Do you watch how much you throw away? Keep track of your CO2 emissions? Have an eye on your energy usage? It all contributes to your energy impact on the world – see how the UK compares to other countries and globally based on our analysis of the world’s most environmentally friendly nations.
The map below highlights the breakdown of the different measurements that make up the average individual human impact in each country including energy consumption, air pollution and reliance on non-renewable energy.
Sources & Methodology
Green Energy (% of total energy)
On a national scale, this is an easy-to-grasp concept for seeing how committed a country is to trying to be greener, or how far it has progressed into renewable energy.
Energy Consumption (Btu/capita/year)
Set alongside the % of energy that’s green, on an interactive map this will help to show how much non-renewable energy each person uses each year – it adds personal value and gives the Green Energy metric a more personal slant – “how much non-renewable energy am I wasting?”
CO2 Emissions (GDP/PPP)
Production of this greenhouse gas is a straightforward way to see how much each country is damaging the environment around them. This is separated from Air Pollution in order to demonstrate a contribution to global damage, whereas Air Pollution is a more localised problem.

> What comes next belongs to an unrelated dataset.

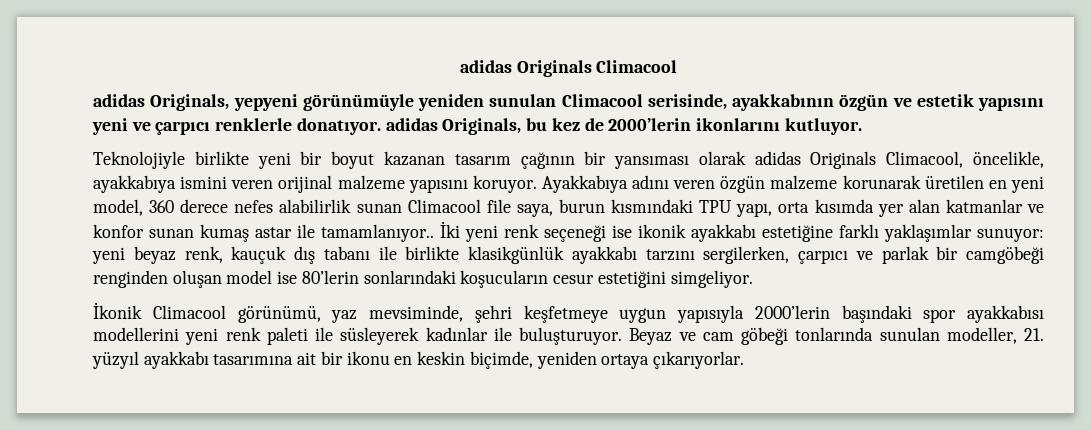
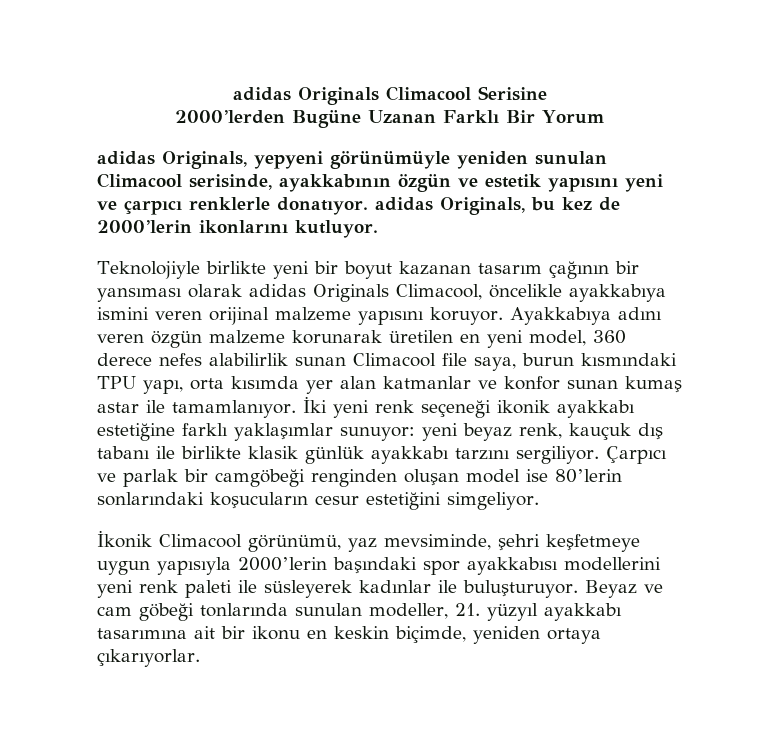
(678, 66) none -> [477,86,547,101] [175,110,605,128] Serisine // 2000’lerden Bugüne Uzanan Farklı Bir Yorum
[973,151,1045,168] öncelikle, -> [489,284,562,298] öncelikle
[321,224,434,242] tamamlanıyor.. -> [172,400,296,418] tamamlanıyor.
[612,225,632,238] ise -> (491, 409) none
[468,246,848,264] klasikgünlük ayakkabı tarzını sergilerken, çarpıcı -> [248,446,667,464] klasik günlük ayakkabı tarzını sergiliyor. Çarpıcı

Municipal Solid Waste (kg/capita/day)
The amount of rubbish produced by each person per day. Useful as a personal piece of information – readers can consider how much rubbish they produce each day and see whether they’re more efficient than the rest of their country, or the rest of the world.
Wastewater Treated (% of wastewater produced)
The amount of wastewater dumped without treatment affects the seas and oceans – it’s an ideal ocean metric to accompany how much we’re damaging the land in the form of Municipal Solid Waste produced, and the amount of Air Pollution ruining the atmosphere.
Air Pollution (PM2.5 Average Exposure (µg/m3))
A more localised metric compared to CO2 emissions. Rather than assessing damage to the atmosphere, it tracks the air quality in a national setting and accordingly how many small particles are getting into the lungs of humans and animals alike.
The effect of fish farming and catching is useful as a way of tracking the extent of human effect on the animal population in the oceans. It’s more valuable than land farming as it covers accidental catching of over-exploited species and damage to the ecosystem.
Tree Cover Loss
Measures the reduction in tree cover between 2000 and 2014 by country. As a metric it shows the effect of human actions as much as it does the direct statistical response to foresting, but also accommodates any attempts to reforest during this time.